Cuando la gripe me pegó hace tres jueves, pensé que me iría a descansar unas cuantas horas, que repondría mis energías y que volvería al trabajo de manera inmediata.
Pero no.
Apenas toqué la cama, con fiebre y una tos terrible, quedé dormido de las cuatro de la tarde a las ocho de la mañana del viernes. 16 horas. Pero desperté y seguí enfermo.
Diez, once, doce días fuera de circulación. No es fácil. Se traducen inmediatamente en varios kilos de menos: de 65 que pesaba ya estoy rondando nuevamente los 60. Y lo peor es que me miro al espejo y siento que mi imagen se diluye en el cristal.
Es el VIH.
No hay duda.
Las defensas bajan, los antirretrovirales actúan a su máximo; y son las inyecciones las que deberán acudir al rescate.
Me muero a pedazos.
La fiebre me aniquila por las noches; las emociones se tornan grises, el ánimo desfallece.
Cómo decirles a mis compañeros que tengo Sida. Uf. Qué difícil.
Sé que debo ser el mayor secreto a voces de la oficina. Hay quien, de cuando en cuando, observa mi coctel de pastillas sobre la mesa y pregunta qué tanto tomas. Yo sólo le respondo no sé, me lo manda el doctor, pero podría decirle que tomo una de ritonavir, dos de saquinavir, una de lamivudina y una más de abacavir, cada doce horas, para sobrevivir.

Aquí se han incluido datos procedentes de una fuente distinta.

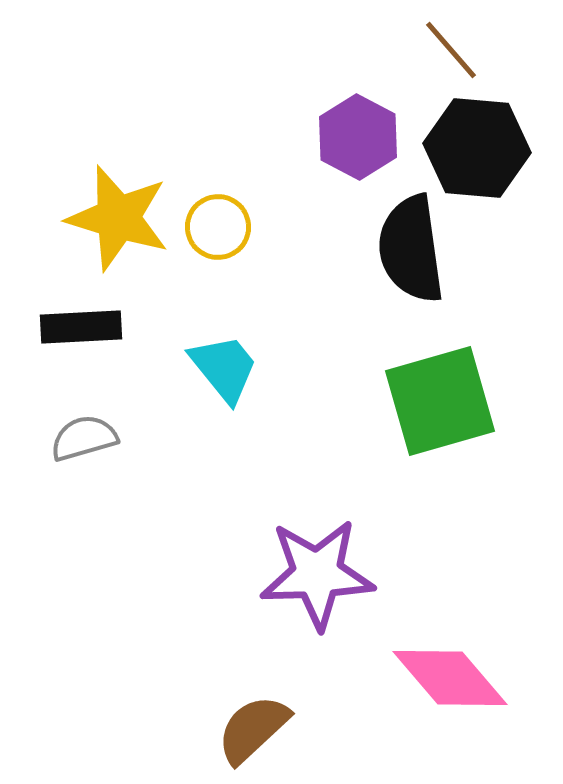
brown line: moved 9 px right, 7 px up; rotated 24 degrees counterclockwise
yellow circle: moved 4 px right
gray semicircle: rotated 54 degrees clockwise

Cuando camino por las calles me pregunto cuántos con quienes cruzo miradas están en la misma situación. No lo sé. Todos callamos nuestras angustias; al menos las, como estas, más profundas.
No es sencillo cuidarse cuando un intruso se ha apoderado de tus glóbulos blancos, pues siento que cualquier descuido, una semana de mala alimentación; que la fiebre se salga de control; que los antorretrovirales cedan y el virus se haga resistente, todo esto te puede llevar a una muerte de manera contundente, precisa, rápida. Total.
Claro que tengo miedo.
No me gusta el semblante con el que camino por la vida.
Sé que ese oscuro color en la piel, el horrible negro-AZT que entinta mi rostro, me delata.